Ouch man, tough break. I hate the litigation culture - wtf happened to accidents??

andy


----------



## Chris15 (Feb 8, 2007)

u_dakka said:


> I hate the litigation culture - wtf happened to accidents??



Down here we blame that trend on the States, but I have to agree I wish that it were not so...


----------



## Footer (Feb 8, 2007)

Well, if there was a reason that the fall occurred (no railings, slippery surface, etc...) then the suit is valid, if not then its not. Anytime any injury occurs that cost alot to repair, pain and suffering... etc the insurance company of the injured almost always pushes for a lawsuit. Better make sure your building was up to code, and if it wasn't, then the facility is liable. This is also why liability insurance is carried.


----------



## Misha (Feb 8, 2007)

the building is up to code...its a college theatre...the lady just slipped


----------



## Footer (Feb 8, 2007)

Misha said:


> the building is up to code...its a college theatre...the lady just slipped



Wouldn't worry about it then, it'll settle out of court, if it goes at all.


----------



## Too_Tall (Feb 8, 2007)

i hope our opening of Urinetown on the 22nd goes better.


----------



## Misha (Feb 9, 2007)

it most likely will...we just have stupid old people who fall down stairs!


----------



## Footer (Feb 9, 2007)

Misha said:


> it most likely will...we just have stupid old people who fall down stairs!



Don't forget, one of the reasons that most regional theatre are around is old people. Can't tell you how many shows I have done where the theatre is filled with red hats, or full of old people that just got off a tour bus. Old people buy and keep buying subscriptions, and if they really like the theatre there is always the possibility of an estate....


----------



## Van (Feb 9, 2007)

Footer4321 said:


> Don't forget, one of the reasons that most regional theatre are around is old people. Can't tell you how many shows I have done where the theatre is filled with red hats, or full of old people that just got off a tour bus. Old people buy and keep buying subscriptions, and if they really like the theatre there is always the possibility of an estate....


 
Sunday matinee', There's nothing like looing out of the booth window and seeing a "sea of blue". Sometimes it's a "sea of grey".


----------



## Footer (Feb 9, 2007)

Van said:


> Sunday matinee', There's nothing like looing out of the booth window and seeing a "sea of blue". Sometimes it's a "sea of grey".



Don't forget that smell, and the 900 miles lines at intermission.


----------



## punktech (Feb 10, 2007)

never in my life have i seen a person under 50 in the audience of a sunday matinee...this is includes when i was acting when i was a kid, so this covers quite a span of years...


----------



## Van (Feb 10, 2007)

Footer4321 said:


> Don't forget that smell, and the 900 miles lines at intermission.


And the running out of assisted listening devices in the box office


----------



## Misha (Feb 11, 2007)

thats surpising...we got so many younger people...about 3/4 of the audience...

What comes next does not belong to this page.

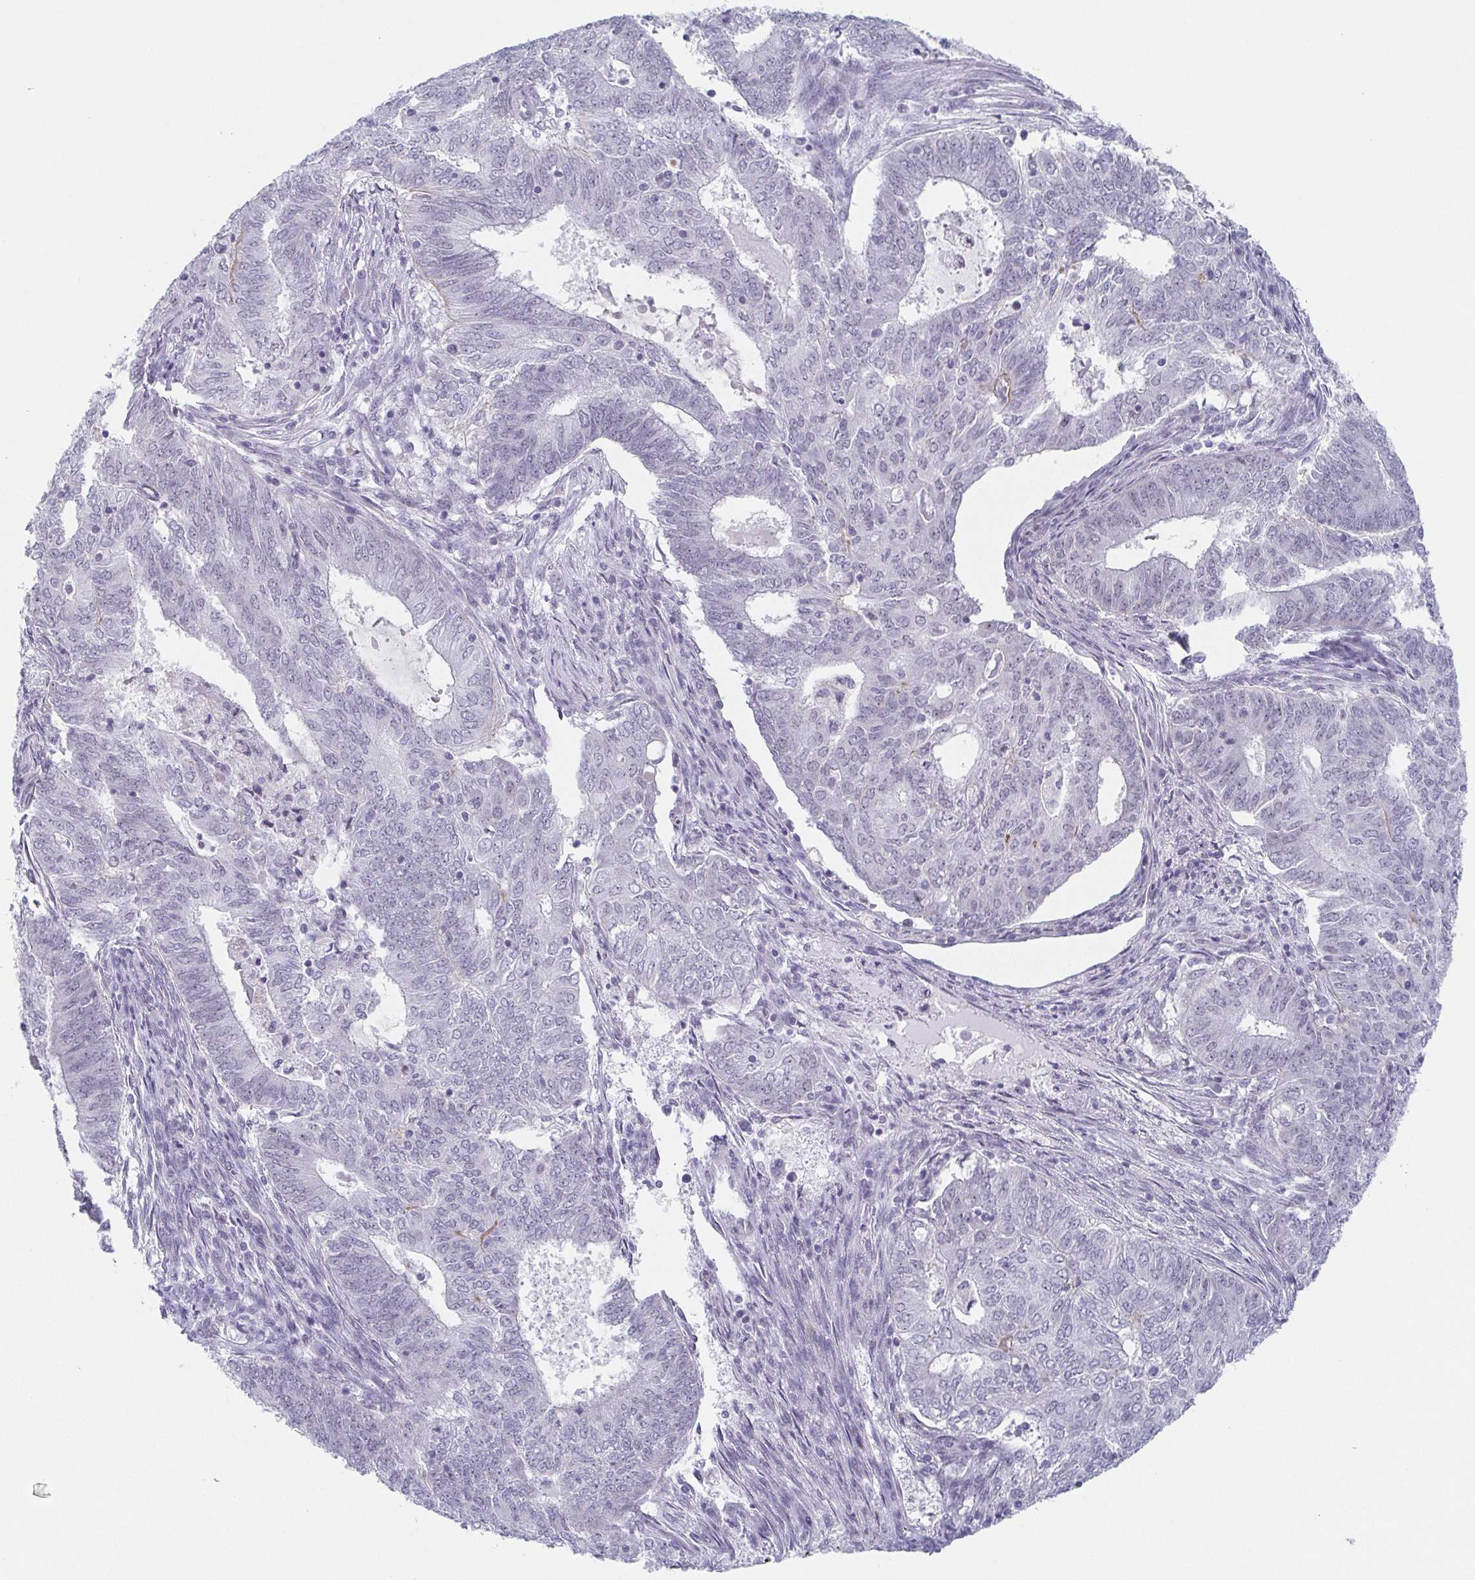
{"staining": {"intensity": "negative", "quantity": "none", "location": "none"}, "tissue": "endometrial cancer", "cell_type": "Tumor cells", "image_type": "cancer", "snomed": [{"axis": "morphology", "description": "Adenocarcinoma, NOS"}, {"axis": "topography", "description": "Endometrium"}], "caption": "Tumor cells are negative for protein expression in human endometrial cancer. Brightfield microscopy of IHC stained with DAB (brown) and hematoxylin (blue), captured at high magnification.", "gene": "EXOSC7", "patient": {"sex": "female", "age": 62}}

and our sunday mat. was full of youngins....mostly family and friends...hardly any older people


----------



## Van (Feb 11, 2007)

Misha said:


> thats surpising...we got so many younger people...about 3/4 of the audience...
> 
> and our sunday mat. was full of youngins....mostly family and friends...hardly any older people


 
Is this at school ? If so that's why. In Pro theatre, and community theatre, your sunday matinee's are invariably over 65 on average. Sometimes it seems they're over 90 on average.


----------



## Misha (Feb 12, 2007)

community theatre renting out a college theatre


----------



## icewolf08 (Feb 14, 2007)

It seems like the average Sunday Matinee age is deceased.


----------



## drawstuf99 (Feb 21, 2007)

Hahaha...funny icewolf.

At our community theatre we've had to hold house a little bit on matinees to let all the old people sit down--literally.

Nothing like the old people though-they support theatre so much it's crazy. Those subscriptions and donations are what practically makes theatre in some of our venues here.


----------



## LDtheLD (Feb 21, 2007)

Our summer repertory theatre audience here is always, literally, 99% elderly people. It is kept alive by the old folks. Which is a scary thought when one realizes those people won't be around forever. The younger kids just don't care about theatre and we can't seem to get them to care. 
(The audience during our school year season is always students from the Creative Arts class who are forced to come to the shows and write a paper on them, and spend the whole time sleeping or texting on their phones.  )


----------



## brendonb11 (Feb 22, 2007)

It's a shame that the only time "kids" come to theatre is because a class forces them to. They don't know what they have until they lose it. Culture :-(


----------



## LDtheLD (Feb 22, 2007)

No kidding, I find it incredibly sad (and infuriating.)


----------



## Cooze (Mar 7, 2007)

Maybe someone said the dreaded M word before your show to make all those bad things, the other day, one of our actresses said it and poof the curtain breaks, lovley huh! luckily it was a rehearsal and we had 2 days to cut out all the curtain cues and replace it with entertaining scene changes with period music.


----------



## jonhirsh (Mar 7, 2007)

Matinees = nap time for the audiance. 

JH


----------



## ricc0luke (Mar 7, 2007)

the long lines of old ladies for bathroom- which only had 2 tiny stalls- (at EVERY SHOW)

then they put on a $50,000 addition that was nothing but a ladies bathroom.


----------



## bcfcst4 (Mar 19, 2007)

Being a High School, most of our matinee's are full of itty bitty kids, especially when we did Cinderella (i had a mother come up to me while i was working doors telling me she lost her kid, most terrifying three mintues of my life (the kid ran up crying)). We usually only do matinee's for our musicals, but once we did one for our drama, To Gillian on her 37th Birthday, and every person in the company literally was calling everyone they knew to see if they could come to the show. The audience i believe was under 20 people, and even though it was a black box, there were still tons of open seats.


----------